» **What is expected**:
Please transcribe each of the records exactly as given.

Keypoint text descriptions:

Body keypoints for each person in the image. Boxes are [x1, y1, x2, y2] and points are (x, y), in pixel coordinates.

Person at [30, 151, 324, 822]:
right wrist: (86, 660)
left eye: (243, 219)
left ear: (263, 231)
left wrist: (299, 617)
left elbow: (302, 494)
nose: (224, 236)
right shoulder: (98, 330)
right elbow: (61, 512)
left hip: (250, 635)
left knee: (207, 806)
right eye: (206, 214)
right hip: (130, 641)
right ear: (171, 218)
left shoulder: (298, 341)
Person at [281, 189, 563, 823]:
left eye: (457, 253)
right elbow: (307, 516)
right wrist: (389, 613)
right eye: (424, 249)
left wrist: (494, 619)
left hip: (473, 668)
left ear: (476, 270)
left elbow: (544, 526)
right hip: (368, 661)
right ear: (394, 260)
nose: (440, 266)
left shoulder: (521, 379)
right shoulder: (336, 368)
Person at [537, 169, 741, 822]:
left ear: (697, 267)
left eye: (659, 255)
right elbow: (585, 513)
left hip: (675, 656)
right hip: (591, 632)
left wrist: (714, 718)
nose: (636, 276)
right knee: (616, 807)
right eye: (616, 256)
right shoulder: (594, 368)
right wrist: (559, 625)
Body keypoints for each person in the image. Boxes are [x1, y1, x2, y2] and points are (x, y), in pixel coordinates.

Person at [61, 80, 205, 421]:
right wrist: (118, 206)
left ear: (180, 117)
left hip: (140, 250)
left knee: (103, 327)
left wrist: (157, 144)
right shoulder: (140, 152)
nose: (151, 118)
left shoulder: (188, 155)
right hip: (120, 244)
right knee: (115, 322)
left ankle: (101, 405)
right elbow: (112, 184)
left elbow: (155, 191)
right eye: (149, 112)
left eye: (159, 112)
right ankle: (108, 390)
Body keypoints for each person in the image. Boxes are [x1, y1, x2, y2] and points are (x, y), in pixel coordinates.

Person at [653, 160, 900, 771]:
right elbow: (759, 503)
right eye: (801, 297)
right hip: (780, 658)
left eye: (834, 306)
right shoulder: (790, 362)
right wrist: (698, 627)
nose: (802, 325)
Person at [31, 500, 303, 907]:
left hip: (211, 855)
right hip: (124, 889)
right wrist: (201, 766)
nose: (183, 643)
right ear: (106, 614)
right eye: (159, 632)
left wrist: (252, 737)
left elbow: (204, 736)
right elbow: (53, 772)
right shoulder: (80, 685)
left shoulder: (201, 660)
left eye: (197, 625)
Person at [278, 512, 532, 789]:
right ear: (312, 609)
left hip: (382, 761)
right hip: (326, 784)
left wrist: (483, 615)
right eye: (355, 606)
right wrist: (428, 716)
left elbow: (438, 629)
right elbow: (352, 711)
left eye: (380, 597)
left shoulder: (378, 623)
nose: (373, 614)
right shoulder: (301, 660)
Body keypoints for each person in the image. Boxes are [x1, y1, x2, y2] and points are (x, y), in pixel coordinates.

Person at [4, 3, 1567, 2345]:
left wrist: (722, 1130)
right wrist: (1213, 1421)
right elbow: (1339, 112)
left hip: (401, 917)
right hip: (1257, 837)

» **Written solution**:
Body keypoints for each person in the image. Boxes are [x1, y1, x2, y2] and points are (x, y), in pixel coordinates.

Person at [30, 151, 324, 822]:
right wrist: (86, 660)
left eye: (243, 219)
left ear: (263, 231)
left wrist: (299, 617)
left elbow: (302, 494)
nose: (224, 236)
right shoulder: (98, 330)
right elbow: (61, 512)
left hip: (250, 635)
left knee: (207, 806)
right eye: (206, 214)
right hip: (130, 641)
right ear: (171, 218)
left shoulder: (298, 341)
Person at [281, 189, 563, 823]:
left eye: (457, 253)
right elbow: (307, 516)
right wrist: (389, 613)
right eye: (424, 249)
left wrist: (494, 619)
left hip: (473, 668)
left ear: (476, 270)
left elbow: (544, 526)
right hip: (368, 661)
right ear: (394, 260)
nose: (440, 266)
left shoulder: (521, 379)
right shoulder: (336, 368)
Person at [537, 169, 741, 822]:
left ear: (697, 267)
left eye: (659, 255)
right elbow: (585, 513)
left hip: (675, 656)
right hip: (591, 632)
left wrist: (714, 718)
nose: (636, 276)
right knee: (616, 807)
right eye: (616, 256)
right shoulder: (594, 368)
right wrist: (559, 625)
Body keypoints for each person in the image. Boxes are [x1, y1, x2, y2] and points are (x, y), in pixel coordinates.

Person at [61, 80, 205, 421]:
right wrist: (118, 206)
left ear: (180, 117)
left hip: (140, 250)
left knee: (103, 327)
left wrist: (157, 144)
right shoulder: (140, 152)
nose: (151, 118)
left shoulder: (188, 155)
right hip: (120, 244)
right knee: (115, 322)
left ankle: (101, 405)
right elbow: (112, 184)
left elbow: (155, 191)
right eye: (149, 112)
left eye: (159, 112)
right ankle: (108, 390)
Body keypoints for each person in the image. Boxes are [x1, y1, x2, y2] and points are (x, y), in pixel coordinates.

Person at [653, 160, 900, 771]:
right elbow: (759, 503)
right eye: (801, 297)
right hip: (780, 658)
left eye: (834, 306)
right shoulder: (790, 362)
right wrist: (698, 627)
nose: (802, 325)
Person at [31, 500, 303, 907]:
left hip: (211, 855)
right hip: (124, 889)
right wrist: (201, 766)
nose: (183, 643)
right ear: (106, 614)
right eye: (159, 632)
left wrist: (252, 737)
left elbow: (204, 736)
right elbow: (53, 772)
right shoulder: (80, 685)
left shoulder: (201, 660)
left eye: (197, 625)
Person at [278, 512, 532, 789]:
right ear: (312, 609)
left hip: (382, 761)
right hip: (326, 784)
left wrist: (483, 615)
right eye: (355, 606)
right wrist: (428, 716)
left elbow: (438, 629)
right elbow: (352, 711)
left eye: (380, 597)
left shoulder: (378, 623)
nose: (373, 614)
right shoulder: (301, 660)
Body keypoints for each person in the image. Boxes are [x1, y1, x2, y2] and points are (x, y), in pixel coordinates.

Person at [4, 3, 1567, 2345]:
left wrist: (722, 1130)
right wrist: (1213, 1421)
right elbow: (1339, 112)
left hip: (401, 917)
right hip: (1257, 837)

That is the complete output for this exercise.